Texte d'étude:
«On vit l’enfer»: en France, la grogne monte contre les «dark stores»

En France, l’explosion du nombre de « dark stores » fait grincer des dents. Alors, pour réguler leur développement, le gouvernement prépare un arrêté, d'autant que les riverains dénoncent les nuisances causées par ces espaces.

En l'espace d'une heure, une vingtaine de motos se relaient dans un ballet continu devant ce « dark store » de la marque Frichti, à Boulogne-Billancourt.

Dans ce petit entrepôt où des denrées alimentaires sont stockées, prêtes à être livrées, il n’y a pas de clients. Aucune mention de l’entreprise sur la façade. Mais des nuisances. « On vit l’enfer. C’est toute la nuit jusqu’à pas d’heure. Ils se bagarrent, font du bruit… C’est horrible. Moi, j'aimerais que cet endroit disparaisse », témoigne Joël, un habitant de l’immeuble d’en face, excédé.

Consigne A: Dites si chacune de ces phrases est conforme au texte sur les « dark stores », par oui ou non, en citant les mots du texte qui le montrent. (i) Le nom de l'entreprise est affiché sur la façade du « dark store » de Boulogne-Billancourt. (ii) Le gouvernement prépare un arrêté pour réguler le développement des « dark stores ». (iii) En une heure, une vingtaine de motos passent devant le « dark store » de Frichti.
Consigne B: Écrivez la suite du texte sur les « dark stores », après sa dernière phrase.

Données fournies:

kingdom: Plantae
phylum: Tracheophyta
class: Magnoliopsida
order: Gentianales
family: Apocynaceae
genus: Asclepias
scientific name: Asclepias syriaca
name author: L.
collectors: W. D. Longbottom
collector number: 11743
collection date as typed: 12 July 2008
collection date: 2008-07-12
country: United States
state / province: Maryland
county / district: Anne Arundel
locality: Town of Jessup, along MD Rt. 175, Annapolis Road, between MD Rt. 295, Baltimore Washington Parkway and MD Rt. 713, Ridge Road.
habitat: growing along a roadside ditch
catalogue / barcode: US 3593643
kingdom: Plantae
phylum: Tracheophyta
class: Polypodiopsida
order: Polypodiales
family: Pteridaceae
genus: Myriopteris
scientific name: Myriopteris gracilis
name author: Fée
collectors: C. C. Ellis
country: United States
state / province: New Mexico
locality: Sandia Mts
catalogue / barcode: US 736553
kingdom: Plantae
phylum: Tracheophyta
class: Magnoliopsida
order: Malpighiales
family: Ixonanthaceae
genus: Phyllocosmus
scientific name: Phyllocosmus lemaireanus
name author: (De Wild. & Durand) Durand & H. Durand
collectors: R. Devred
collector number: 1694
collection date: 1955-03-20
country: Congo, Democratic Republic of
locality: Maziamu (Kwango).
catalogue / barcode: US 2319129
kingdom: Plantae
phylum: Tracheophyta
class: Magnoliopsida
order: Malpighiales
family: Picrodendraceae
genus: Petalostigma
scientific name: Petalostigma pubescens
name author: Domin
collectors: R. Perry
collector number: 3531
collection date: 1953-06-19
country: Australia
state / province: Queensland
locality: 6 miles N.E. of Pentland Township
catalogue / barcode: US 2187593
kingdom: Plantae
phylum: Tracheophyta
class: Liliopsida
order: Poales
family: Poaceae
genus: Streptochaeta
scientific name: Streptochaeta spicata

Réponse écrite A:
(i) Non : « Aucune mention de l’entreprise sur la façade. »
(ii) Oui : « pour réguler leur développement, le gouvernement prépare un arrêté »
(iii) Oui : « En l'espace d'une heure, une vingtaine de motos se relaient dans un ballet continu devant ce « dark store » de la marque Frichti »

Réponse écrite B:
Face à la grogne qui monte dans les grandes villes françaises, le gouvernement a décidé de légiférer sur l’implantation des « dark stores ». Alors qu’il envisageait de les reconnaître comme des commerces, les autorités ont rétropédalé face aux critiques : les « dark stores » seront considérés comme des entrepôts et leur installation sera soumise au plan d’urbanisme de chaque ville.

« Il faut trouver une solution »

Assis sur sa moto, Antoine attend une commande. Ce livreur comprend la colère des riverains, mais relativise : « Quand on habite juste en face, je comprends que ça puisse poser problème. Il faut trouver une solution. Les fermer définitivement, je trouve ça un peu bête. Ça fait du travail et ça aide quand même beaucoup de personnes ».

De son côté, le gérant de l'entrepôt assure que les nuisances sonores sont prises en compte. Mousse anti-bruit, moto-électriques, vélos… Les efforts sont là.